Inesperadamente, el sedimento de los recuerdos se remueve, tu memoria recrea otra
ingravidez inesperada. El exógeno plástico explosionó a destiempo y demasiado
cerca. Un punto blanco, diminuto en su origen, se expandió brutalmente en un
instante en forma de esfera roja incandescente. La onda expansiva te levantó en
el aire. Fue entonces, suspendido, cuando el estampido te atronó y llegó la
oscuridad. Al caer contra el suelo estabas lleno de silencio. Cuando abriste
los ojos te creíste sordo y también mudo porque no podías escuchar las palabras
que pronunciabas. Te sentiste impotente queriendo desgarrar a gritos aquella
bolsa blindada de silencio. Fue inútil. El desvalimiento de tu voluntad, perdida
en un mar de vacío, te ahogaba. Te anonadó la misma soledad que ahora sientes.
Súbitamente, la situación termina. Se desvanece como una cortina que
cae desmadejada. Como el aire que al salir deja plegado un globo, desaparece la
amenaza. Enseguida vuelve el tiempo, el espacio recupera su dimensión. Notas
que tu cuerpo regresa también, el dolor te lo anuncia. Protestan las articulaciones,
pinchan los músculos, hormiguean las manos. Comienzas a sentir el corazón.
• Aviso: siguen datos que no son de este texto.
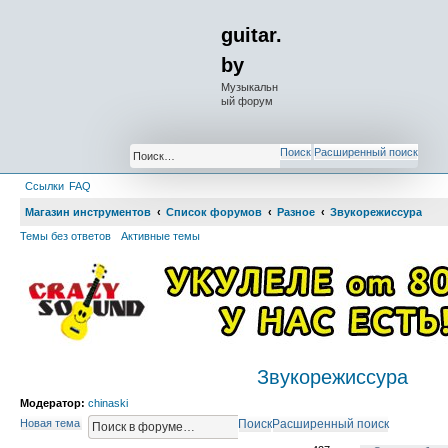
guitar.
by
Музыкальн
ый форум
Поиск
Расширенный поиск
Ссылки
FAQ
Магазин инструментов
Список форумов
Разное
Звукорежиссура
Темы без ответов
Активные темы
Звукорежиссура
Модератор:
chinaski
Новая тема
Поиск
Расширенный поиск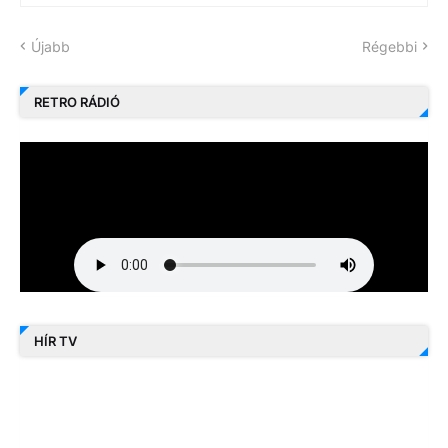
Újabb
Régebbi
RETRO RÁDIÓ
HÍR TV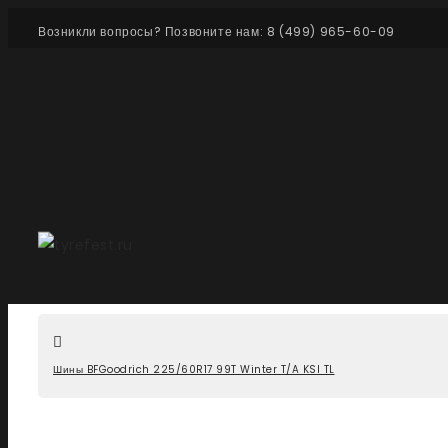
Возникли вопросы? Позвоните нам: 8 (499) 965-60-09
Шины BFGoodrich 225/60R17 99T Winter T/A KSI TL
Éste
crece de un modo desmedido, oprimiéndote el cuello, los hombros y los brazos
como un balón que no deja de hincharse. Entonces quieres dar fe de ti mismo y
gritas, pero no oyes tu voz, sino una voz gutural y extraña de alguien que no
sabías que llevabas dentro. Crees que aún no estás allí. Te buscas. No paras de
moverte. Estás hiperactivo, poseído por una vehemencia loca. No sabes cómo
liberar la tensión. Algo se fue de ti, algo te falta. Crees que estás
buscándolo. Una sensación de pérdida se instala obsesivamente en tu cabeza.
Sale de tu memoria el susurro de un viejo estribillo en una lengua extraña: “Men in a war when they’ve lost a limb still
feel that limb as they did before.” Suena la alarma de la supervivencia. Desde
la paranoia te alertas nuevamente y, con temor, te palpas ansiosa y
obsesivamente el cuerpo. No hay sangre, estás entero. Te preguntas cómo es que
estás vivo y te contestas con unas palabras en las que siempre dijiste no creer:
De milagro.
El futuro, desde ahora, se llama “Después” y dura siempre.
Después, cuando menos lo esperes, durante el sueño o en las vigilias, tu
impredecible mente, ese ente emancipado que creíste regir y que te rige, sin
pedir permiso, a su entero capricho, te llevará a su esquina oscura, ésa donde
guarda el arcón del terror y te hará ver el reportaje de la angustia. Y no
podrás escaparte. La vida, como algunas enfermedades, también deja secuelas.